JJ Duerinckx solo résonance astateofmutation
https://astateofmutation.bandcamp.com/album/r-sonance
À écouter si vous voulez distinguer le saxophone sopranino et le / du saxophone soprano et surtout un saxophoniste parmi les plus intéressants de nos jours : Jean – Jacques Duerinckx. Entendu avec John Russell, Jacques Foschia, Adam Bohman, Tom Jackson, Harold Schellinckx, et beaucoup d’autres, J.J. D vient de publier une excellente somme auditive dans le domaine du duo de saxophones avec Adrian Northover, celui-ci aux saxophones soprano et alto pour le label italien Setola di Maiale : Hearoglyphics. Avant de se plonger dans les 13 improvisations de ce monument de conversation saxophonistique, il n’est pas inutile d’écouter attentivement le solo absolu de saxophone sopranino de Jean-Jacques Duerinckx enregistré dans l’église Saint Pierre aux Liens à Chateauneuf de Mazenc en Drôme Provençale en juillet 2019. La prise de son a su transcrire l’atmosphère idéale. Intensité, hyper sensibilité, recueillement, exploration de l’espace sonore et de sa résonance.
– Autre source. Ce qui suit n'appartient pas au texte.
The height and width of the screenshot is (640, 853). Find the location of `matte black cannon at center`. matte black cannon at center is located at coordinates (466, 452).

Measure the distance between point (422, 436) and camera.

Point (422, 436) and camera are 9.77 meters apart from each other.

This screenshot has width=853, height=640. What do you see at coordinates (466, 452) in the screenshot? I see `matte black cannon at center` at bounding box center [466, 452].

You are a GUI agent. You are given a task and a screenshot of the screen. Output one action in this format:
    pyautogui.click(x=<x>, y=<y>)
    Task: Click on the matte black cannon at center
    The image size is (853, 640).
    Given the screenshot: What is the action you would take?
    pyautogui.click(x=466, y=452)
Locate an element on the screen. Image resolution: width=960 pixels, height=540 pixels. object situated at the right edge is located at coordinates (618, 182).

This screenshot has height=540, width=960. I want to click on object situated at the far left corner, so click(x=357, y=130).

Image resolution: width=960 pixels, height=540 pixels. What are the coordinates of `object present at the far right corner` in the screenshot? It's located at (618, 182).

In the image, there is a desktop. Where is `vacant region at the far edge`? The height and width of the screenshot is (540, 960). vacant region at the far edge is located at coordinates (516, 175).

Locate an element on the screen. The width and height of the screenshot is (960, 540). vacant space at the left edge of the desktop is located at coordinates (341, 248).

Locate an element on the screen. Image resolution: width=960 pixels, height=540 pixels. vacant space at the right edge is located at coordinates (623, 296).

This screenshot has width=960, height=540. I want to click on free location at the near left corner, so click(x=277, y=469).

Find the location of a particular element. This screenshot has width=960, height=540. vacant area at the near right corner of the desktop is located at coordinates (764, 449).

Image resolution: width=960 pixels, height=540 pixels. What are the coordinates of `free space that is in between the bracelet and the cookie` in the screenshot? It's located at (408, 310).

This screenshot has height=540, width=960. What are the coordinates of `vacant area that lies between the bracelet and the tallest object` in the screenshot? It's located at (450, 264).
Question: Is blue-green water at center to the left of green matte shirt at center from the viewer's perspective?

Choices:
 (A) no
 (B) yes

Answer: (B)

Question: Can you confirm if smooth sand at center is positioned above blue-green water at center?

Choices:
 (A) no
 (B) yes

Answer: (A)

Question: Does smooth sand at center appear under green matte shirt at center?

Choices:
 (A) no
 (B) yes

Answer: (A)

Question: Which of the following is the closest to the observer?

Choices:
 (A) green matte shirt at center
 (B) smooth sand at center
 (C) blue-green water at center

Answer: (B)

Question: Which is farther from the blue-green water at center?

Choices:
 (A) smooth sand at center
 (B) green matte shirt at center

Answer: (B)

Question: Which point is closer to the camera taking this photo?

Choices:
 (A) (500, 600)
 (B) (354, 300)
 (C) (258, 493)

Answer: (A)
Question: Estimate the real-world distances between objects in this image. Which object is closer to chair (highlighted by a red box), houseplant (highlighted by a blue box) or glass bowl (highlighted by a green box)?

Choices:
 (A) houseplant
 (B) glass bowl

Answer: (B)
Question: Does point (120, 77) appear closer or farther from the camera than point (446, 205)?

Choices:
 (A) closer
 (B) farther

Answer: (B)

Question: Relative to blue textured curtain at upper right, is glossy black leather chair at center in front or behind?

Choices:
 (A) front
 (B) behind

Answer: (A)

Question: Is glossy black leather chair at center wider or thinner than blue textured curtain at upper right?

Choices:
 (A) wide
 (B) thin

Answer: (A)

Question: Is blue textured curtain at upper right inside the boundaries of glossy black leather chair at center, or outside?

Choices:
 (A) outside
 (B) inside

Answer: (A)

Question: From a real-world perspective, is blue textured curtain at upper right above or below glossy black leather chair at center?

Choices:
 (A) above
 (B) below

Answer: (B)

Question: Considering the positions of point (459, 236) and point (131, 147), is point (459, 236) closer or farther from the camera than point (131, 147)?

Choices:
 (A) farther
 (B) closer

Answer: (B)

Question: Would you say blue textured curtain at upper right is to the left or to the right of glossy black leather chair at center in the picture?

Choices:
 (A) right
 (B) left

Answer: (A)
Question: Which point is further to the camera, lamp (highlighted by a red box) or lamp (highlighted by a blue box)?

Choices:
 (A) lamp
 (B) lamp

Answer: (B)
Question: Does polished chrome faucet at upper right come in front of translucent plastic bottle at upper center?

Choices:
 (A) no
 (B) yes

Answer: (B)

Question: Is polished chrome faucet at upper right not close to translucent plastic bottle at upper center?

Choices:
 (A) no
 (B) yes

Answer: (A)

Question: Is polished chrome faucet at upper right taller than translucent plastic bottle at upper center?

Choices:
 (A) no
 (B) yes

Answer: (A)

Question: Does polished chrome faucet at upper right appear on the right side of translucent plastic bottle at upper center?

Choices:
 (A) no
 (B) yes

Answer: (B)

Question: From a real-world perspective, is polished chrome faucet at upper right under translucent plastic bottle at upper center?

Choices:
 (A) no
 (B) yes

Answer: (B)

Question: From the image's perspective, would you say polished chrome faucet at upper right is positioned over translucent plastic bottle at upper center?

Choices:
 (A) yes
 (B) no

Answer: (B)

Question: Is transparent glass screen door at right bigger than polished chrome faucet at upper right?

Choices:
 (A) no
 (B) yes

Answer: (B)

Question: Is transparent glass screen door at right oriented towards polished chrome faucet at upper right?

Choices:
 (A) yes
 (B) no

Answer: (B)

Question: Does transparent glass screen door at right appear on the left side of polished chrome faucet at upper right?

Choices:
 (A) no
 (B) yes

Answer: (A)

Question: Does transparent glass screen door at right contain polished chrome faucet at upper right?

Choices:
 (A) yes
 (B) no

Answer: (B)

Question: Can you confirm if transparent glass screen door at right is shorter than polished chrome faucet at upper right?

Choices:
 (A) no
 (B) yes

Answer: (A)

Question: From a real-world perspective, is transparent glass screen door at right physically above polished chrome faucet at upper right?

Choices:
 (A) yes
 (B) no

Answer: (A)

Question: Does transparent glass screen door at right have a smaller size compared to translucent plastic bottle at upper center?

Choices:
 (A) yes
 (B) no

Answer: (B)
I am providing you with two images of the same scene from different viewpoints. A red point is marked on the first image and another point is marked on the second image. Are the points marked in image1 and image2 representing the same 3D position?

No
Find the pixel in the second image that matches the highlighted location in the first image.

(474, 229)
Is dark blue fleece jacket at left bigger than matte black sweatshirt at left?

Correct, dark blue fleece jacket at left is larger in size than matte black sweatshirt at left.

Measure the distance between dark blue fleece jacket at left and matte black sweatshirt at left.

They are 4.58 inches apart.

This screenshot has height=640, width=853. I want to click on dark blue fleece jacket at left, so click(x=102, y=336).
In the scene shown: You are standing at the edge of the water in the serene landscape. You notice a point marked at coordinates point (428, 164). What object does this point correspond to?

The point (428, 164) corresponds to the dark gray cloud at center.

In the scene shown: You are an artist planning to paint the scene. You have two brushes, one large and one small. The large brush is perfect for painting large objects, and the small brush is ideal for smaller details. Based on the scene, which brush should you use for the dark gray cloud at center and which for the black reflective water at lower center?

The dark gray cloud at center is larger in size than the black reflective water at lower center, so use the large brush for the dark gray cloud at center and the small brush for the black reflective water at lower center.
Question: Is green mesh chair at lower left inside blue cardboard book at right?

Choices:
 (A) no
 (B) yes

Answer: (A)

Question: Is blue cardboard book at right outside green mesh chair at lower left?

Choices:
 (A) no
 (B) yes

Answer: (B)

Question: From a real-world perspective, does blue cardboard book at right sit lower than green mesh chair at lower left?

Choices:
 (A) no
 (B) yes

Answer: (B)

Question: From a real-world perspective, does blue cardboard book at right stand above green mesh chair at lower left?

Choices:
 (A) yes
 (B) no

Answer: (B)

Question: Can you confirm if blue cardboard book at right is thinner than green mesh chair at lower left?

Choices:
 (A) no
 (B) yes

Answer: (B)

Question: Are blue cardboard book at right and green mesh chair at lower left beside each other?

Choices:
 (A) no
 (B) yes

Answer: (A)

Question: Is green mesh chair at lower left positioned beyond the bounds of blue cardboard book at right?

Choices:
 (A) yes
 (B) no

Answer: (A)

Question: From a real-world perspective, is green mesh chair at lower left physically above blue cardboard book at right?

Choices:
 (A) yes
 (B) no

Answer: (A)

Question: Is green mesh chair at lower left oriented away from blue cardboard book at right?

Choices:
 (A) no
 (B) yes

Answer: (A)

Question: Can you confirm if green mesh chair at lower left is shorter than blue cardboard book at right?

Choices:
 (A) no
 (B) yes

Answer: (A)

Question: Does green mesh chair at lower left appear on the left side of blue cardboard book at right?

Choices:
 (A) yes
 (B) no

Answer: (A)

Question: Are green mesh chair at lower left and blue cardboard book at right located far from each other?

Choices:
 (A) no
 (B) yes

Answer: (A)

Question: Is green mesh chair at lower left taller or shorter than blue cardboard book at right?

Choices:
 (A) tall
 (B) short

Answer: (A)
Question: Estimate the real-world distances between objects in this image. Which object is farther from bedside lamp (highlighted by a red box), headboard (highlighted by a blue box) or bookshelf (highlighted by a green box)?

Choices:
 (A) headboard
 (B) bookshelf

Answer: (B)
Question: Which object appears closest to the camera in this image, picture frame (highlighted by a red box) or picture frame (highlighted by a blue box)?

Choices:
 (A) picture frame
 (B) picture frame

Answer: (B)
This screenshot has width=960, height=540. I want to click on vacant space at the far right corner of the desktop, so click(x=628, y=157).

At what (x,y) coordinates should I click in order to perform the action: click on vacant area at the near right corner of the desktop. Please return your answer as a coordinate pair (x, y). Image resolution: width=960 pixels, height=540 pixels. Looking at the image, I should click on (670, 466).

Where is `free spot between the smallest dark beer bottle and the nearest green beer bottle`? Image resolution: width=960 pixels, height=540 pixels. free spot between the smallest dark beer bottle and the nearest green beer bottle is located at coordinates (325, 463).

Hannah Schörken Luma Leo Records DC LR 893
En onze pièces aussi désarmantes et réussies les unes que les autres, la chanteuse Hannah Schörken parvient à séduire, intriguer, convaincre avec le concours de sa voix seule dans son état le plus originel, remarquablement poétique, audacieuse et un brin sauvage, voire indomptée. Qu’elle utilise des techniques « alternatives » et certains recoins les plus secrets et curieux de la voix humaine est une chose, mais son point fort est son expression authentique : son apprentissage émérite et sa prouesse technique n’interfèrent en rien dans la simple et intense spontanéité qui fleure bon la conteuse née, l’artiste du partage par excellence. C’est sans doute un don du cœur. Et un sens aigu de la respiration. Sa projection sonore et sa vocalité peuvent se révéler extrêmes sans qu’elle se sente obligée d’exacerber son propos. On l’entend user de sifflements tels que ceux de personnes que l’on croise en rue et elle leur donne une signification particulière surtout lorsqu’elle râle et gémit. Un art particulier pour raconter des histoires, développer une narration improbable, pour charmer et échapper aux poncifs dans de courtes et précises miniatures dont la première, Climbing atteint les six minutes. En deux ou trois minutes, elle concentre des effets bien choisis qu’elle altère et transforme dans une autre réalité. Concision, digression, invention, révélation. Son plus puissant acquit est cette manière naturelle qui transforme babil, glossolalies, bruissements, harmoniques en pure poésie, historiettes joyeuses, palpitantes ou macabres. Une merveilleuse réussite.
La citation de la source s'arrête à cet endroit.